What is required
Set the data down exactly as it stands, and keep its pictures out.

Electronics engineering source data
%%

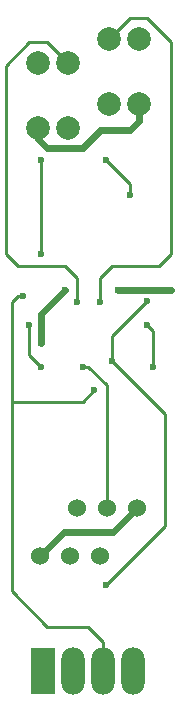
<source format=gbl>
G04 #@! TF.FileFunction,Copper,L2,Bot,Signal*
%FSLAX46Y46*%
G04 Gerber Fmt 4.6, Leading zero omitted, Abs format (unit mm)*
G04 Created by KiCad (PCBNEW 4.0.4-stable) date 03/22/17 00:01:14*
%MOMM*%
%LPD*%
G01*
G04 APERTURE LIST*
%ADD10C,0.100000*%
%ADD11R,2.000000X4.000000*%
%ADD12O,2.000000X4.000000*%
%ADD13C,1.524000*%
%ADD14C,2.000000*%
%ADD15C,0.600000*%
%ADD16C,0.600000*%
%ADD17C,0.250000*%
G04 APERTURE END LIST*
D10*
D11*
X123190000Y-177800000D03*
D12*
X125730000Y-177800000D03*
X128270000Y-177800000D03*
X130810000Y-177800000D03*
D13*
X125460000Y-168000000D03*
X122920000Y-168000000D03*
X128000000Y-168000000D03*
X128540000Y-164000000D03*
X131080000Y-164000000D03*
X126000000Y-164000000D03*
D14*
X128730000Y-124250000D03*
X131270000Y-124250000D03*
X131270000Y-129750000D03*
X128730000Y-129750000D03*
X125270000Y-126250000D03*
X122730000Y-126250000D03*
X122730000Y-131750000D03*
X125270000Y-131750000D03*
D15*
X123000000Y-150000000D03*
X125000000Y-145500000D03*
X134000000Y-145500000D03*
X129500000Y-145500000D03*
X130500000Y-137500000D03*
X128500000Y-134500000D03*
X123000000Y-142500000D03*
X123000000Y-134500000D03*
X132500000Y-152000000D03*
X132000000Y-148500000D03*
X122000000Y-148500000D03*
X123000000Y-152000000D03*
X128500000Y-170500000D03*
X129000000Y-151500000D03*
X132000000Y-146400000D03*
X127500000Y-154000000D03*
X121500000Y-146000000D03*
X128000000Y-146500000D03*
X126000000Y-146500000D03*
X126500000Y-152000000D03*
D16*
X123000000Y-147500000D02*
X123000000Y-150000000D01*
X125000000Y-145500000D02*
X123000000Y-147500000D01*
X129500000Y-145500000D02*
X134000000Y-145500000D01*
X123500000Y-133500000D02*
X122730000Y-132730000D01*
X122730000Y-132730000D02*
X122730000Y-131750000D01*
X131270000Y-129750000D02*
X131270000Y-131230000D01*
X130500000Y-132000000D02*
X128000000Y-132000000D01*
X131270000Y-131230000D02*
X130500000Y-132000000D01*
X128000000Y-132000000D02*
X126500000Y-133500000D01*
X126500000Y-133500000D02*
X123500000Y-133500000D01*
X131080000Y-164000000D02*
X129080000Y-166000000D01*
X124920000Y-166000000D02*
X122920000Y-168000000D01*
X129080000Y-166000000D02*
X124920000Y-166000000D01*
D17*
X130500000Y-136500000D02*
X130500000Y-137500000D01*
X128500000Y-134500000D02*
X130500000Y-136500000D01*
X123000000Y-134500000D02*
X123000000Y-142500000D01*
X132500000Y-149000000D02*
X132500000Y-152000000D01*
X132000000Y-148500000D02*
X132500000Y-149000000D01*
X122000000Y-151000000D02*
X123000000Y-152000000D01*
X122000000Y-148500000D02*
X122000000Y-151000000D01*
X133500000Y-156000000D02*
X133500000Y-165500000D01*
X129000000Y-151500000D02*
X133500000Y-156000000D01*
X133500000Y-165500000D02*
X128500000Y-170500000D01*
X129000000Y-149400000D02*
X129000000Y-151500000D01*
X132000000Y-146400000D02*
X129000000Y-149400000D01*
X128270000Y-175270000D02*
X128270000Y-177800000D01*
X120500000Y-155000000D02*
X120500000Y-171000000D01*
X120500000Y-171000000D02*
X123500000Y-174000000D01*
X123500000Y-174000000D02*
X127000000Y-174000000D01*
X127000000Y-174000000D02*
X128270000Y-175270000D01*
X120500000Y-155000000D02*
X126500000Y-155000000D01*
X126500000Y-155000000D02*
X127500000Y-154000000D01*
X120500000Y-146500000D02*
X120500000Y-155000000D01*
X121000000Y-146000000D02*
X120500000Y-146500000D01*
X121500000Y-146000000D02*
X121000000Y-146000000D01*
X128000000Y-144500000D02*
X128000000Y-146500000D01*
X128730000Y-124250000D02*
X128750000Y-124250000D01*
X128730000Y-124250000D02*
X128750000Y-124250000D01*
X129000000Y-143500000D02*
X128000000Y-144500000D01*
X133000000Y-143500000D02*
X129000000Y-143500000D01*
X134000000Y-142500000D02*
X133000000Y-143500000D01*
X134000000Y-124500000D02*
X134000000Y-142500000D01*
X132000000Y-122500000D02*
X134000000Y-124500000D01*
X130500000Y-122500000D02*
X132000000Y-122500000D01*
X128750000Y-124250000D02*
X130500000Y-122500000D01*
X121500000Y-143500000D02*
X121000000Y-143500000D01*
X121500000Y-143500000D02*
X121000000Y-143500000D01*
X122000000Y-124500000D02*
X120000000Y-126500000D01*
X121000000Y-143500000D02*
X120000000Y-142500000D01*
X121500000Y-143500000D02*
X121000000Y-143500000D01*
X121500000Y-143500000D02*
X121000000Y-143500000D01*
X125270000Y-126250000D02*
X123520000Y-124500000D01*
X123520000Y-124500000D02*
X122000000Y-124500000D01*
X120000000Y-126500000D02*
X120000000Y-142500000D01*
X121500000Y-143500000D02*
X125000000Y-143500000D01*
X126000000Y-144500000D02*
X126000000Y-146500000D01*
X125000000Y-143500000D02*
X126000000Y-144500000D01*
X128540000Y-153540000D02*
X128540000Y-164000000D01*
X127000000Y-152000000D02*
X128540000Y-153540000D01*
X126500000Y-152000000D02*
X127000000Y-152000000D01*
M02*

</source>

%%

Solution to the problem
<source format=gbl>
G04 #@! TF.FileFunction,Copper,L2,Bot,Signal*
%FSLAX46Y46*%
G04 Gerber Fmt 4.6, Leading zero omitted, Abs format (unit mm)*
G04 Created by KiCad (PCBNEW 4.0.4-stable) date 03/22/17 00:01:14*
%MOMM*%
%LPD*%
G01*
G04 APERTURE LIST*
%ADD10C,0.100000*%
%ADD11R,2.000000X4.000000*%
%ADD12O,2.000000X4.000000*%
%ADD13C,1.524000*%
%ADD14C,2.000000*%
%ADD15C,0.600000*%
%ADD16C,0.600000*%
%ADD17C,0.250000*%
G04 APERTURE END LIST*
D10*
D11*
X123190000Y-177800000D03*
D12*
X125730000Y-177800000D03*
X128270000Y-177800000D03*
X130810000Y-177800000D03*
D13*
X125460000Y-168000000D03*
X122920000Y-168000000D03*
X128000000Y-168000000D03*
X128540000Y-164000000D03*
X131080000Y-164000000D03*
X126000000Y-164000000D03*
D14*
X128730000Y-124250000D03*
X131270000Y-124250000D03*
X131270000Y-129750000D03*
X128730000Y-129750000D03*
X125270000Y-126250000D03*
X122730000Y-126250000D03*
X122730000Y-131750000D03*
X125270000Y-131750000D03*
D15*
X123000000Y-150000000D03*
X125000000Y-145500000D03*
X134000000Y-145500000D03*
X129500000Y-145500000D03*
X130500000Y-137500000D03*
X128500000Y-134500000D03*
X123000000Y-142500000D03*
X123000000Y-134500000D03*
X132500000Y-152000000D03*
X132000000Y-148500000D03*
X122000000Y-148500000D03*
X123000000Y-152000000D03*
X128500000Y-170500000D03*
X129000000Y-151500000D03*
X132000000Y-146400000D03*
X127500000Y-154000000D03*
X121500000Y-146000000D03*
X128000000Y-146500000D03*
X126000000Y-146500000D03*
X126500000Y-152000000D03*
D16*
X123000000Y-147500000D02*
X123000000Y-150000000D01*
X125000000Y-145500000D02*
X123000000Y-147500000D01*
X129500000Y-145500000D02*
X134000000Y-145500000D01*
X123500000Y-133500000D02*
X122730000Y-132730000D01*
X122730000Y-132730000D02*
X122730000Y-131750000D01*
X131270000Y-129750000D02*
X131270000Y-131230000D01*
X130500000Y-132000000D02*
X128000000Y-132000000D01*
X131270000Y-131230000D02*
X130500000Y-132000000D01*
X128000000Y-132000000D02*
X126500000Y-133500000D01*
X126500000Y-133500000D02*
X123500000Y-133500000D01*
X131080000Y-164000000D02*
X129080000Y-166000000D01*
X124920000Y-166000000D02*
X122920000Y-168000000D01*
X129080000Y-166000000D02*
X124920000Y-166000000D01*
D17*
X130500000Y-136500000D02*
X130500000Y-137500000D01*
X128500000Y-134500000D02*
X130500000Y-136500000D01*
X123000000Y-134500000D02*
X123000000Y-142500000D01*
X132500000Y-149000000D02*
X132500000Y-152000000D01*
X132000000Y-148500000D02*
X132500000Y-149000000D01*
X122000000Y-151000000D02*
X123000000Y-152000000D01*
X122000000Y-148500000D02*
X122000000Y-151000000D01*
X133500000Y-156000000D02*
X133500000Y-165500000D01*
X129000000Y-151500000D02*
X133500000Y-156000000D01*
X133500000Y-165500000D02*
X128500000Y-170500000D01*
X129000000Y-149400000D02*
X129000000Y-151500000D01*
X132000000Y-146400000D02*
X129000000Y-149400000D01*
X128270000Y-175270000D02*
X128270000Y-177800000D01*
X120500000Y-155000000D02*
X120500000Y-171000000D01*
X120500000Y-171000000D02*
X123500000Y-174000000D01*
X123500000Y-174000000D02*
X127000000Y-174000000D01*
X127000000Y-174000000D02*
X128270000Y-175270000D01*
X120500000Y-155000000D02*
X126500000Y-155000000D01*
X126500000Y-155000000D02*
X127500000Y-154000000D01*
X120500000Y-146500000D02*
X120500000Y-155000000D01*
X121000000Y-146000000D02*
X120500000Y-146500000D01*
X121500000Y-146000000D02*
X121000000Y-146000000D01*
X128000000Y-144500000D02*
X128000000Y-146500000D01*
X128730000Y-124250000D02*
X128750000Y-124250000D01*
X128730000Y-124250000D02*
X128750000Y-124250000D01*
X129000000Y-143500000D02*
X128000000Y-144500000D01*
X133000000Y-143500000D02*
X129000000Y-143500000D01*
X134000000Y-142500000D02*
X133000000Y-143500000D01*
X134000000Y-124500000D02*
X134000000Y-142500000D01*
X132000000Y-122500000D02*
X134000000Y-124500000D01*
X130500000Y-122500000D02*
X132000000Y-122500000D01*
X128750000Y-124250000D02*
X130500000Y-122500000D01*
X121500000Y-143500000D02*
X121000000Y-143500000D01*
X121500000Y-143500000D02*
X121000000Y-143500000D01*
X122000000Y-124500000D02*
X120000000Y-126500000D01*
X121000000Y-143500000D02*
X120000000Y-142500000D01*
X121500000Y-143500000D02*
X121000000Y-143500000D01*
X121500000Y-143500000D02*
X121000000Y-143500000D01*
X125270000Y-126250000D02*
X123520000Y-124500000D01*
X123520000Y-124500000D02*
X122000000Y-124500000D01*
X120000000Y-126500000D02*
X120000000Y-142500000D01*
X121500000Y-143500000D02*
X125000000Y-143500000D01*
X126000000Y-144500000D02*
X126000000Y-146500000D01*
X125000000Y-143500000D02*
X126000000Y-144500000D01*
X128540000Y-153540000D02*
X128540000Y-164000000D01*
X127000000Y-152000000D02*
X128540000Y-153540000D01*
X126500000Y-152000000D02*
X127000000Y-152000000D01*
M02*

</source>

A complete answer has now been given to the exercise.